大日本古文書 蜷川家文書之六

本冊には前冊に引き続き附録として、国立公文書館内閣文庫所蔵蜷川家文書第四集・第二十六集の和歌懐紙類、および第二集・十七集・二十集・二十五集・二十七集・二十八集・二十九集の、これまで収載していなかった諸史料を収めた。以上を以て、内閣文庫に「古文書集」の名で所蔵されている、蜷川家文書二十七冊二軸すべての翻刻出版を終えた。なお巻末には、原本との対照の便宜のため、現在原本が架蔵されている形である冊次順に文書目録を掲げた。これは大日本古文書が文書については編年で収め、有職故実書・和歌懐紙類は付録として後にまとめて収載する方針をとったためである。
 次にいくつかの史料について若干の説明を加える。
 最初に収めた和歌・連歌懐紙および歌書類は、蜷川親孝・親俊・親長の手になるものが多く、蜷川家歴代当主が親当・親元親子の後にも、和歌・連歌に通じていたことを示している。このうち附録九七号拾烈集は、続群書類従所収本とは若干の異同がある。また附録一〇八号拾遺愚草は正編中巻の一部で、『新編国歌大観』(第三巻私家集編Ⅰ)の歌番号で一八八三~二〇〇七の部分にあたるが、『国歌大観』底本とは若干の異同があるようである。断簡である附録一〇〇号も、間に四首の欠落があるが、この前の部分に相当する。なお断簡であるなどの理由から、書名等についてさらに検討の必要なものがある。また紙背にあるものなど若干の和歌懐紙類は編年文書の部分にも収めたので、併せて参照いただきたい。
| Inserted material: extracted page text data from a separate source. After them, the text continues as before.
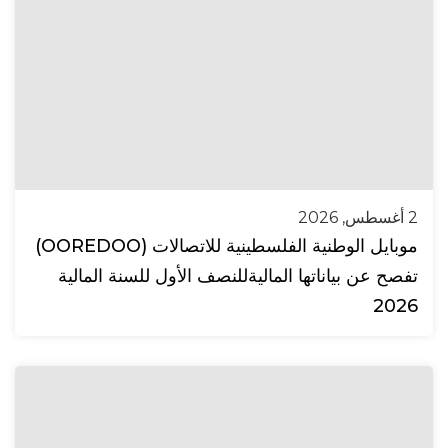
2 أغسطس, 2026
موبايل الوطنية الفلسطينية للاتصالات (OOREDOO)
تفصح عن بياناتها الماليةللنصف الأول للسنة المالية
2026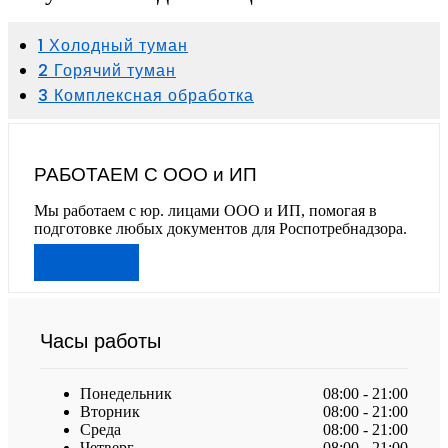
1 Холодный туман
2 Горячий туман
3 Комплексная обработка
РАБОТАЕМ С ООО и ИП
Мы работаем с юр. лицами ООО и ИП, помогая в
подготовке любых документов для Роспотребнадзора.
Подробнее
Часы работы
Понедельник
08:00 - 21:00
Вторник
08:00 - 21:00
Среда
08:00 - 21:00
Четверг
08:00 - 21:00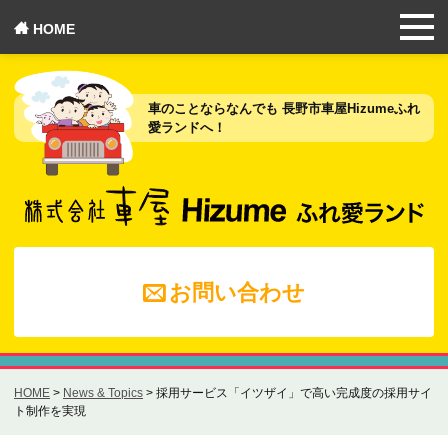
HOME
車のことならなんでも 長野市車屋Hizumeふれ
愛ランドへ！
お問い合わせ
HOME
>
News & Topics
>
採用サービス「イツザイ」で高い完成度の採用サイ
ト制作を実現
 次に附録一〇九号~一一七号は、言葉や和歌などの覚書、辞書の抜書、習書等からなるまさに雑記である。これらは平家物語を書写した際の反故紙を、紙背を表にした折紙として横帳に仕立て再利用したものらしく、附録一一〇号に「聞書色々 文亀二」とあるのが表題にあたるとも考えられる。もしそうだとすれば、文亀年間は親孝の代にあたり、前冊に収めた附録七八号と同様な性格を持つ史料といえよう。雑記のなかには、文書に頻繁に用いられる言い回し等が列挙されている部分もあり、政所代として文書の起草にあたる蜷川氏の手控えとしてこれらの雑記が書かれた事を推測できる。おそらくこのようなメモから、次第に整った故実書が作られていくのであろうが、この雑記自体、かなで付された読みは一種の古辞書としての意味を持ち貴重である。
 附録一二〇号は末尾に「根本世鏡抄」とあるが、続群書類従所収の「世鏡抄」などには同様の部分をみつけることができず、出典についてはさらに究明する必要があろう。
 附録一三六号~一四二号は河童に関する聞書類を集めたものである。江戸時代の中期以降、知識人の間で一種の博物学と称してもよいような嗜好が顕著となってくるが、河童といった空想上の動物に対する関心とそれに関する書物の流布も、そのような嗜好の一環として理解できよう。その担い手の一人として、蜷川氏といった旗本層がいたことを示している点で、これらの史料は興味深い。四冊目に収載した考古学的遺物に対する関心を示す史料(九〇〇号~九〇三号)とともに、近世知識人のあり方を考える際の一つの素材となろう。なお、中村禎里『河童の日本史』(日本エディタースクール出版部、一九九六年)には、近世の諸史料に登場する河童図像の系統的研究や、河童文献の書誌的研究が収められており、本冊収載史料の性格を知る上で参考になる。
 附録一四三号は、梵字がかなりの部分を占めるため写真掲載とし、附録一四六号も、竹尺本体の表裏の写真を掲げた。この竹尺は厳密には文書とはいえないが、第二九冊はこの一点のみで、表紙内側に貼り付けられた袋にはいっている。蜷川家文書第一冊の刊行から十四年、準備期間も含めると二十年近くという長期にわたって、文書の借用などにおいて格別のご配慮を賜った国立公文書館内閣文庫に対し、厚く感謝の意を表する。